A vague impression grew clearer. It must have shown on her face.
“What?” he asked. He leaned back, as if being too close to her made it harder to think. “What are you thinking?”
She shook her head. “Nothing really. Just a half-thought. We should get back to Jesse. She’ll worry.”
“She’ll be fine and it won’t make any difference if we’re there or not. What are you thinking? Talk to me.”
She wondered if this might be more therapy for a hysterical woman, but his tone was compelling—and she didn’t care if was. Thinking out loud might help.
“What if . . . what if someone’s trying to frame me? The sheriff already has his suspicions. It could happen.”
“No, it couldn’t. You have alibis and there’s no proof. No motive.”
“But what if they plant evidence or do something else? What if it works?” He opened his mouth to protest again. “Just what if. . . . What if it worked? What would anyone have to gain from sending me to jail? I don’t have anything—certainly nothing someone else would want. I can’t say for certain that I’ve never hurt anyone, but it was never intentional and it certainly wouldn’t justify this sort of revenge. And even if it did . . . why here, why now all of a sudden? The only thing I can think of that’s changed for me since I got here is that I have BelleEllen now.”
An unfamiliar emotion rippled across his features. “I can’t think of Hollis as—”
“No. Don’t think of Hollis. Don’t think of him doing anything to hurt me. He cares about me. He wanted me to be his sister. He did. As much as I wanted to be. Besides, I’m giving it back to him. As soon as he’ll let me or I figure out how. I don’t want BelleEllen. He knows it. It’s not him.” She hesitated. “Those Florida cousins. . . . The big one? Richard Hollister. He was furious. And he seemed like the kind of guy who’d bite the heads off live chickens for sport.”
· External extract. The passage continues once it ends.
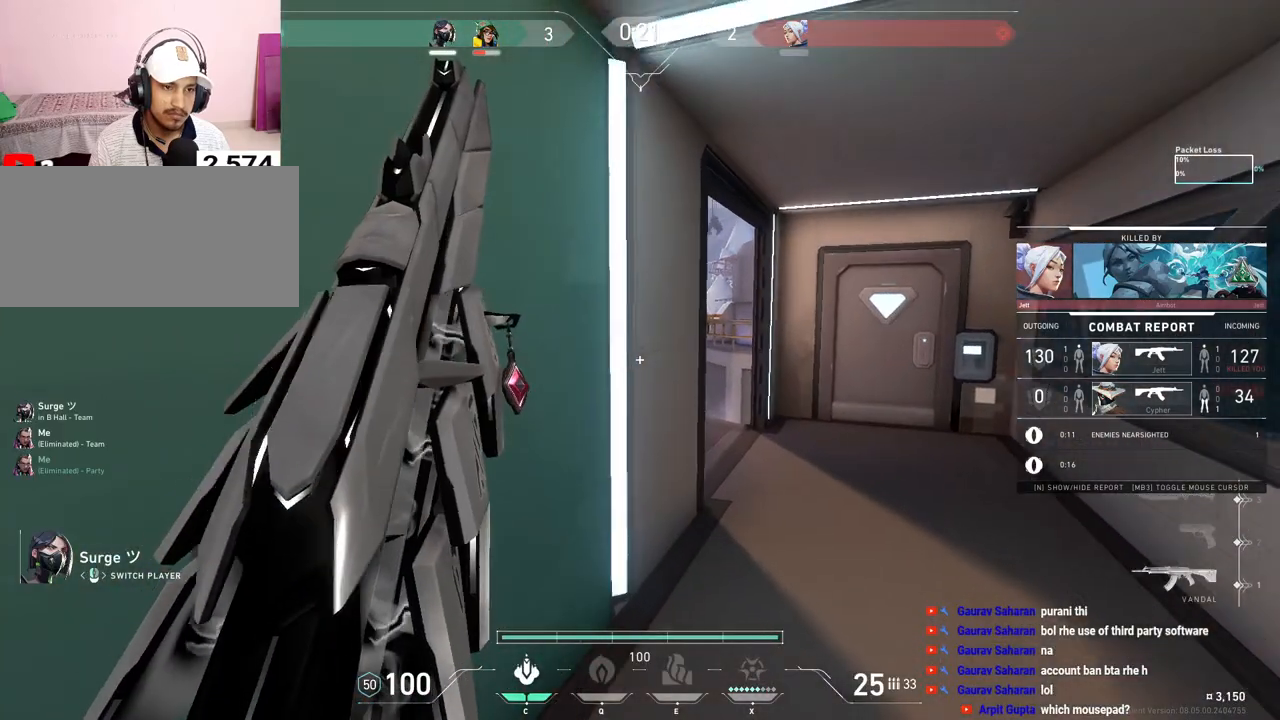
{"keys": [], "mouse": ["left"], "events": [[133, "mouse_right", "down"], [267, "mouse_right", "up"], [450, "mouse_left", "down"]]}
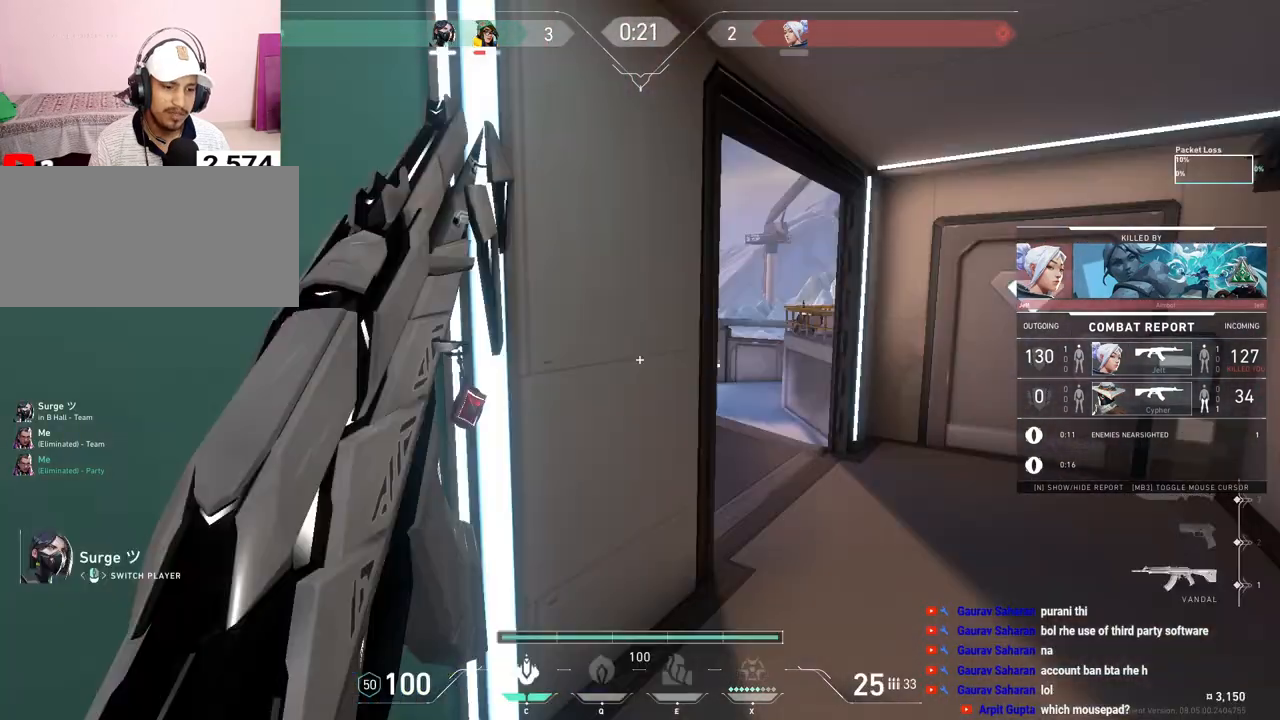
{"keys": [], "mouse": [], "events": [[100, "mouse_left", "up"]]}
“And the farm would go to him if anything happened to you,” Drew said, a hopeful ah-ha in his voice. She squinted. “No? So Hollis would get it.”
“I don’t know. But it wasn’t Hollis. I’m sure of it.” She crossed her arms mutinously across her belly and stared out the windshield, thinking. And just as Drew—still caught up in the possibilities—reached out to put the car back in gear to drive on, she stalled him with her hand and another thought.
“Wait a second. You know, I barely had any contact with those men. I spent more time with the tech who took my DNA sample the other day. I talked to the little curator in the museum for over an hour. If someone is setting me up, why didn’t they pick people I’d spent more time with? More people like Lonny . . . like Ava or Billy, Jesse or Mike, you or your mother? Why not people I actually know, instead of two men who knew each other, but not me?”
He turned toward her again. He took a moment to review the data, readjusted his breakdown of the information, and encouraged her to continue.
“Does it seem like someone might be afraid of what could happen if they had further contact with me? Like if one or both had actually talked to me?”
“Like they knew something and whoever’s doing this is shutting them up?”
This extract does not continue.